Awareness & Attention
 
"Awareness is characterized by contact, by sensing, by excitement and by gestalt formation" (Perls et al, 1951, p viii);  "[It] is the spontaneous sensing of what arises in you of what you are doing, feeling, planning" (p 75).   In the example given in Contact: Good & Ill-health, I may have sensed the entrance of the person into my room but until I am aware, the excitement is missing and there is no gestalt.   When I do make good-quality, aware contact with the person, I feel excitement and that experience is a gestalt.  "Gestalt formation always accompanies awareness" (Perls et al, 1951, p ix). 

      Awareness is always of something that is present;   even if I am aware of remembering an experience I had years ago, I am remembering it now, in the present.   If I am not aware, I may lose myself in the memory, in the emotions it engendered then.   If I am aware I may not lose myself;   my awareness gives me a sense of distance from the memory and an opportunity to reframe it in line with what is emerging for me in my present internal and external circumstances.   In Gestalt therapy theory the awareness process is construed as an on-going contact with a continuum of experiences in "zones": 

  • awareness of body sensations (all immediately available to conscious awareness); 
  • awareness of sensory contact with aspects of the environment, of seeing, hearing, touching, tasting, or smelling exudations from environmental stimuli (also immediately available); 
  • awareness of cognitions, thoughts, memories, daydreams, future plans (none of these is immediate);   and 
  • awareness of one's personal truth, one's personal beliefs and values as experienced in what Edward W. L. Smith has called "the inner voice which speaks the wisdom of the organism" (1992, p 100).  
      Early reactions to Gestalt therapy theory interpreted the theory as "anti-intellectual" usually associated with Perls' dictum loosely translated as "Get out of your head and into your senses."   The emphasis on the wholeness of the organism was lost, as was the fact that all awarenesses are mediated through the mind.   Actually the distinctions between cognitions and the cognitive process were not always made clear.   To speak of thoughts, memories, daydreams or plans is to focus on elements within a cognitive structure;   to construe the world on the basis of such structures may be stultifying.   However, if the individual is aware of the structures, the awareness itself is the organizing principle and thoughts are transformed into the process of thinking;   memories may become the process of remembering;   daydreams may become daydreaming;   or plans, planning.   Perls distinguished between a stultifying intellectualism and a lively intelligent awareness;   such a distinction seemed too subtle to persons who were not Gestalt oriented. 

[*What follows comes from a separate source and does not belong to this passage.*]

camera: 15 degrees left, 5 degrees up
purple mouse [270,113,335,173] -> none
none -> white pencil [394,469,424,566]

      Awareness and attention are terms often used interchangeably;   however, in Gestalt therapy theory they are not synonymous.  "Attention is consciously effortful, but awareness is not" (Korb et al, p 8).   The use of the word attention signals a purposive focus, made intentional by choosing the cognitive direction of perception toward a particular target;   the target may be chosen from either a neurotic or health-oriented perspective.   Attention is based on awareness.   Awareness on the other hand does not involve the focused energy of attention.   A lively intelligent awareness (at whatever level of intelligence or whatever kind, conscious or not,) is an on-going aspect of being human, surviving in a not-always-supportive world.   At the survival level awareness is not necessarily conscious;   it can be sensory awareness based on sensory intelligence, sensory knowing.   At other times the person may be conscious but unaware, almost sleepwalking.   If I am walking through a wood on a lovely spring day I may be sleepwalking, conscious, but unaware of my self or my surroundings.   If all at once I hear a rustling in the brush beside the path I may react from my sensory awareness (being) and turn and run.   Sensory awareness may burst into consciousness in an intuitive experience;   the antecedent information from awareness has not been conscious.   When I stop running I may become consciously aware of what has happened. 

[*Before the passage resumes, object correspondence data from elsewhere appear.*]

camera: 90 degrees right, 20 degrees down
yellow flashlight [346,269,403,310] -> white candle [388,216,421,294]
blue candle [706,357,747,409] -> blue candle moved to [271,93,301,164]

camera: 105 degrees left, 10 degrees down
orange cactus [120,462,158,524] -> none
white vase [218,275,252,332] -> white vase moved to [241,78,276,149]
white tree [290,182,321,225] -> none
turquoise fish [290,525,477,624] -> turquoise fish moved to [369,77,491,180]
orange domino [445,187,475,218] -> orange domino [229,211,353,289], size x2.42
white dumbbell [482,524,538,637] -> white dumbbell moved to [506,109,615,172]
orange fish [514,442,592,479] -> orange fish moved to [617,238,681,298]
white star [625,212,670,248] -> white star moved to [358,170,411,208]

      In the example used earlier to illustrate contact, the entrance of the person has been recorded by my sensory but not conscious awareness (subliminal contact).   When the person moves into contactful space in which I can see or hear, my awareness becomes conscious.   If I make aware contact with the person entering my room and feel joyous, anxious or insecure I may choose to pay direct attention to that person in order to discover what stirred my feeling.   In that case the focus for my attention is forcibly directed;   I may learn that the person is a dear friend or that he/she is glowering at me and a further encounter is necessary. 

      In another context, using another set of verbal signals in Gestalt therapy, that which is the focus for my attention is noted as the "figure," that is, the material that emerges from the "ground," that is, the rest of my life experience.